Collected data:
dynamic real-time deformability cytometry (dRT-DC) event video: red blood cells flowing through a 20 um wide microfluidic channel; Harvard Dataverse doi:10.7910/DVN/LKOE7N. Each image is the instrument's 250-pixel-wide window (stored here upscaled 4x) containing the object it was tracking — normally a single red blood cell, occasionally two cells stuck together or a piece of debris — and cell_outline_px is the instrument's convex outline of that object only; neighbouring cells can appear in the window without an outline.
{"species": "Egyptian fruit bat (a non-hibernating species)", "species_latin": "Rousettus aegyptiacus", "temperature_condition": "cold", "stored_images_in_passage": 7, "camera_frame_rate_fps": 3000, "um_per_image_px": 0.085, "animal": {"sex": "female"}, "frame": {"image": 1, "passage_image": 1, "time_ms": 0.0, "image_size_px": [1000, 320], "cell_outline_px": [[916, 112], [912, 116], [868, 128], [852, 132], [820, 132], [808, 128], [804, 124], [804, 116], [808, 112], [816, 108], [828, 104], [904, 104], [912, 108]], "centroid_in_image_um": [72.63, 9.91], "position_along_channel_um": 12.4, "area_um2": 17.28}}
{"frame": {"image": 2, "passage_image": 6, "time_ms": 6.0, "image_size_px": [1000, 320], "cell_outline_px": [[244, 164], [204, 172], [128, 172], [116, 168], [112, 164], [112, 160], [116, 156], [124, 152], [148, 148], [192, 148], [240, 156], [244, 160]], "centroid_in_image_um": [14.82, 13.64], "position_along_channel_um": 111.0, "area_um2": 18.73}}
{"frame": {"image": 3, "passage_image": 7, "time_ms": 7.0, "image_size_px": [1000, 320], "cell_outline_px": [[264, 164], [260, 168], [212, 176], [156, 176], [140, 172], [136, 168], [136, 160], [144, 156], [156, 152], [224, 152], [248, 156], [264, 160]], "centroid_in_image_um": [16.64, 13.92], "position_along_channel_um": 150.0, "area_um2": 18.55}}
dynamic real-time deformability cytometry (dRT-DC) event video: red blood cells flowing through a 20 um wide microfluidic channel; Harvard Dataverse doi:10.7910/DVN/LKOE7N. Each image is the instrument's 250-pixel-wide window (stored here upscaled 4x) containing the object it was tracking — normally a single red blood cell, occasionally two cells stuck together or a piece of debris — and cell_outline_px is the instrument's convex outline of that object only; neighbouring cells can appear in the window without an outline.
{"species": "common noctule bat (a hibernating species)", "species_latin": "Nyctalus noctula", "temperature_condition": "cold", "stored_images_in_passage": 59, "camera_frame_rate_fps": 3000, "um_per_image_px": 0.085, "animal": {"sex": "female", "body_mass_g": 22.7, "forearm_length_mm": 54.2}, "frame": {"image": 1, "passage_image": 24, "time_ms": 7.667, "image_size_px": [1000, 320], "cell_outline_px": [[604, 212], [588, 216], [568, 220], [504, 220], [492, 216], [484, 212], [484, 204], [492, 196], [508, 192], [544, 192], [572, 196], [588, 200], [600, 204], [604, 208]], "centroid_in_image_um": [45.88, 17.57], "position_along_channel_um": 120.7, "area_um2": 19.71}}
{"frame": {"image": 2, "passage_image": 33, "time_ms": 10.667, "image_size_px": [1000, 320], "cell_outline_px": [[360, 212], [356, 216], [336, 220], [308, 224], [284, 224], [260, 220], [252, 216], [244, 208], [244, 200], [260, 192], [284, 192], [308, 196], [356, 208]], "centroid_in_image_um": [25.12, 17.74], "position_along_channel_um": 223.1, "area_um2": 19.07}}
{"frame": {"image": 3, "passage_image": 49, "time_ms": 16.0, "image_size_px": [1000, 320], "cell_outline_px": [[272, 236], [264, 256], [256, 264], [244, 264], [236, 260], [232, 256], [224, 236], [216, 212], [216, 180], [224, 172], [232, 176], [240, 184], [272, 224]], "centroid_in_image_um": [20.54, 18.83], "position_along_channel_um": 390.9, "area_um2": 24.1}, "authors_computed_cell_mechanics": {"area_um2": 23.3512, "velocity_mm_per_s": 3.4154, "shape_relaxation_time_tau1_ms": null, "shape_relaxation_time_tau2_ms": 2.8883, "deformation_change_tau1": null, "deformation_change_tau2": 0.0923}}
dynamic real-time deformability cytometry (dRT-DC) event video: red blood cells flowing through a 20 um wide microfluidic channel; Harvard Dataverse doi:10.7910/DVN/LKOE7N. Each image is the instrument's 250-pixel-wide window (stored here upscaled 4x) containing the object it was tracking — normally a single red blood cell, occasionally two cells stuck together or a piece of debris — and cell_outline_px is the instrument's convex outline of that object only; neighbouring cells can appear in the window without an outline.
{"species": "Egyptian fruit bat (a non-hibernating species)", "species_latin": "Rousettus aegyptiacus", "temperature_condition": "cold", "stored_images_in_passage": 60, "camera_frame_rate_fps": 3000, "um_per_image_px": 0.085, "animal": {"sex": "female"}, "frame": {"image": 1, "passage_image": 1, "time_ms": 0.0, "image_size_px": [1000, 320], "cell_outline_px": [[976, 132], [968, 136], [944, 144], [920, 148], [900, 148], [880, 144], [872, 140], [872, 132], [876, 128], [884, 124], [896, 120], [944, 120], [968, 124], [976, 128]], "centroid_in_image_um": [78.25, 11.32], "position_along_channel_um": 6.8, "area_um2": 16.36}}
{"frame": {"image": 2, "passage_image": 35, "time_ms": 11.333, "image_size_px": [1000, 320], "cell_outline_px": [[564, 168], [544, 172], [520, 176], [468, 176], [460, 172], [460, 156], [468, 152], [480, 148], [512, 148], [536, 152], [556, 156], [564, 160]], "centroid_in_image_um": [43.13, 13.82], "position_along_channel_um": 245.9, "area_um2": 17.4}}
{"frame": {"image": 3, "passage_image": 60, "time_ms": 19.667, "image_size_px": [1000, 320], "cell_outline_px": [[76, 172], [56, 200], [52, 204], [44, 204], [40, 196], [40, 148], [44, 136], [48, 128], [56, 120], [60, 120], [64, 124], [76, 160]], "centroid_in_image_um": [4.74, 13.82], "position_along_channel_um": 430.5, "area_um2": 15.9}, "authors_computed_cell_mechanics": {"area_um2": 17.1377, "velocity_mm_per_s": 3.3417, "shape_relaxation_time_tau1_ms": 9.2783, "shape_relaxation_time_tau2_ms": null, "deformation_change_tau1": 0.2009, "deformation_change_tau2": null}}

## OBJECTIVE
Reproduce the complete data exactly as presented above.

## OUTPUT
dynamic real-time deformability cytometry (dRT-DC) event video: red blood cells flowing through a 20 um wide microfluidic channel; Harvard Dataverse doi:10.7910/DVN/LKOE7N. Each image is the instrument's 250-pixel-wide window (stored here upscaled 4x) containing the object it was tracking — normally a single red blood cell, occasionally two cells stuck together or a piece of debris — and cell_outline_px is the instrument's convex outline of that object only; neighbouring cells can appear in the window without an outline.
{"species": "Egyptian fruit bat (a non-hibernating species)", "species_latin": "Rousettus aegyptiacus", "temperature_condition": "cold", "stored_images_in_passage": 7, "camera_frame_rate_fps": 3000, "um_per_image_px": 0.085, "animal": {"sex": "female"}, "frame": {"image": 1, "passage_image": 1, "time_ms": 0.0, "image_size_px": [1000, 320], "cell_outline_px": [[916, 112], [912, 116], [868, 128], [852, 132], [820, 132], [808, 128], [804, 124], [804, 116], [808, 112], [816, 108], [828, 104], [904, 104], [912, 108]], "centroid_in_image_um": [72.63, 9.91], "position_along_channel_um": 12.4, "area_um2": 17.28}}
{"frame": {"image": 2, "passage_image": 6, "time_ms": 6.0, "image_size_px": [1000, 320], "cell_outline_px": [[244, 164], [204, 172], [128, 172], [116, 168], [112, 164], [112, 160], [116, 156], [124, 152], [148, 148], [192, 148], [240, 156], [244, 160]], "centroid_in_image_um": [14.82, 13.64], "position_along_channel_um": 111.0, "area_um2": 18.73}}
{"frame": {"image": 3, "passage_image": 7, "time_ms": 7.0, "image_size_px": [1000, 320], "cell_outline_px": [[264, 164], [260, 168], [212, 176], [156, 176], [140, 172], [136, 168], [136, 160], [144, 156], [156, 152], [224, 152], [248, 156], [264, 160]], "centroid_in_image_um": [16.64, 13.92], "position_along_channel_um": 150.0, "area_um2": 18.55}}
dynamic real-time deformability cytometry (dRT-DC) event video: red blood cells flowing through a 20 um wide microfluidic channel; Harvard Dataverse doi:10.7910/DVN/LKOE7N. Each image is the instrument's 250-pixel-wide window (stored here upscaled 4x) containing the object it was tracking — normally a single red blood cell, occasionally two cells stuck together or a piece of debris — and cell_outline_px is the instrument's convex outline of that object only; neighbouring cells can appear in the window without an outline.
{"species": "common noctule bat (a hibernating species)", "species_latin": "Nyctalus noctula", "temperature_condition": "cold", "stored_images_in_passage": 59, "camera_frame_rate_fps": 3000, "um_per_image_px": 0.085, "animal": {"sex": "female", "body_mass_g": 22.7, "forearm_length_mm": 54.2}, "frame": {"image": 1, "passage_image": 24, "time_ms": 7.667, "image_size_px": [1000, 320], "cell_outline_px": [[604, 212], [588, 216], [568, 220], [504, 220], [492, 216], [484, 212], [484, 204], [492, 196], [508, 192], [544, 192], [572, 196], [588, 200], [600, 204], [604, 208]], "centroid_in_image_um": [45.88, 17.57], "position_along_channel_um": 120.7, "area_um2": 19.71}}
{"frame": {"image": 2, "passage_image": 33, "time_ms": 10.667, "image_size_px": [1000, 320], "cell_outline_px": [[360, 212], [356, 216], [336, 220], [308, 224], [284, 224], [260, 220], [252, 216], [244, 208], [244, 200], [260, 192], [284, 192], [308, 196], [356, 208]], "centroid_in_image_um": [25.12, 17.74], "position_along_channel_um": 223.1, "area_um2": 19.07}}
{"frame": {"image": 3, "passage_image": 49, "time_ms": 16.0, "image_size_px": [1000, 320], "cell_outline_px": [[272, 236], [264, 256], [256, 264], [244, 264], [236, 260], [232, 256], [224, 236], [216, 212], [216, 180], [224, 172], [232, 176], [240, 184], [272, 224]], "centroid_in_image_um": [20.54, 18.83], "position_along_channel_um": 390.9, "area_um2": 24.1}, "authors_computed_cell_mechanics": {"area_um2": 23.3512, "velocity_mm_per_s": 3.4154, "shape_relaxation_time_tau1_ms": null, "shape_relaxation_time_tau2_ms": 2.8883, "deformation_change_tau1": null, "deformation_change_tau2": 0.0923}}
dynamic real-time deformability cytometry (dRT-DC) event video: red blood cells flowing through a 20 um wide microfluidic channel; Harvard Dataverse doi:10.7910/DVN/LKOE7N. Each image is the instrument's 250-pixel-wide window (stored here upscaled 4x) containing the object it was tracking — normally a single red blood cell, occasionally two cells stuck together or a piece of debris — and cell_outline_px is the instrument's convex outline of that object only; neighbouring cells can appear in the window without an outline.
{"species": "Egyptian fruit bat (a non-hibernating species)", "species_latin": "Rousettus aegyptiacus", "temperature_condition": "cold", "stored_images_in_passage": 60, "camera_frame_rate_fps": 3000, "um_per_image_px": 0.085, "animal": {"sex": "female"}, "frame": {"image": 1, "passage_image": 1, "time_ms": 0.0, "image_size_px": [1000, 320], "cell_outline_px": [[976, 132], [968, 136], [944, 144], [920, 148], [900, 148], [880, 144], [872, 140], [872, 132], [876, 128], [884, 124], [896, 120], [944, 120], [968, 124], [976, 128]], "centroid_in_image_um": [78.25, 11.32], "position_along_channel_um": 6.8, "area_um2": 16.36}}
{"frame": {"image": 2, "passage_image": 35, "time_ms": 11.333, "image_size_px": [1000, 320], "cell_outline_px": [[564, 168], [544, 172], [520, 176], [468, 176], [460, 172], [460, 156], [468, 152], [480, 148], [512, 148], [536, 152], [556, 156], [564, 160]], "centroid_in_image_um": [43.13, 13.82], "position_along_channel_um": 245.9, "area_um2": 17.4}}
{"frame": {"image": 3, "passage_image": 60, "time_ms": 19.667, "image_size_px": [1000, 320], "cell_outline_px": [[76, 172], [56, 200], [52, 204], [44, 204], [40, 196], [40, 148], [44, 136], [48, 128], [56, 120], [60, 120], [64, 124], [76, 160]], "centroid_in_image_um": [4.74, 13.82], "position_along_channel_um": 430.5, "area_um2": 15.9}, "authors_computed_cell_mechanics": {"area_um2": 17.1377, "velocity_mm_per_s": 3.3417, "shape_relaxation_time_tau1_ms": 9.2783, "shape_relaxation_time_tau2_ms": null, "deformation_change_tau1": 0.2009, "deformation_change_tau2": null}}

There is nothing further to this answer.